【完】Lost voice‐ツタエタイ オモイ‐
「まぁ、そう言うと思ったよ。」
俺がふっと少し自嘲気味に笑った時、なんとも上手いタイミングでお盆を持った柚がリビングに現れた。
聞かれたか、と心配したが柚の様子からして聞いていないようだ。
「おっ、サンキュー。

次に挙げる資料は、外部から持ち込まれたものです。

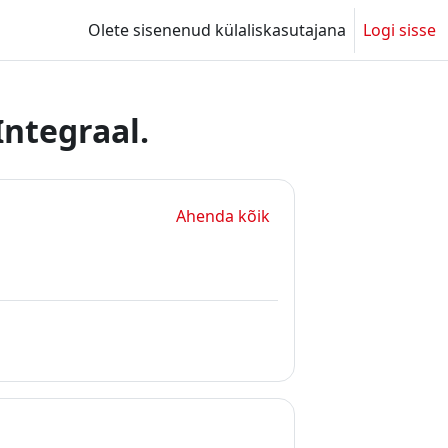
Olete sisenenud külaliskasutajana
Logi sisse
Integraal.
Ahenda kõik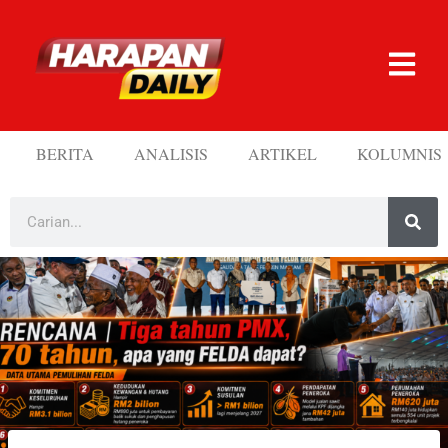
BERITA
ANALISIS
ARTIKEL
KOLUMNIS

」
京輔くんが、嬉しそうに笑うと柚もにこりと笑う。
そんな親しそうな雰囲気に、なんだか胸の奥がモヤモヤとしていた。
「おっ、美味そうじゃん」
テーブルの上に並べられたのは、ほこほこと湯気をあげるシチューだった。
「へぇ、柚が作ったの?」
俺が尋ねると、柚は少し照れ臭そうにして頷いた。
ちゃんと俺の分まであるシチューはホントに美味しそうだ。
「いただきます」
スプーンで口に運ぶと、口一杯に広がる甘くて優しい味。
すごく美味しかった。
そして3人でそれをゆっくりと平らげ、時刻はすでに11時を回っていた。
「俺、もうそろそろ帰るよ。」
「じゃあ俺も帰る」
俺が言うと、京輔くんも立ち上がった。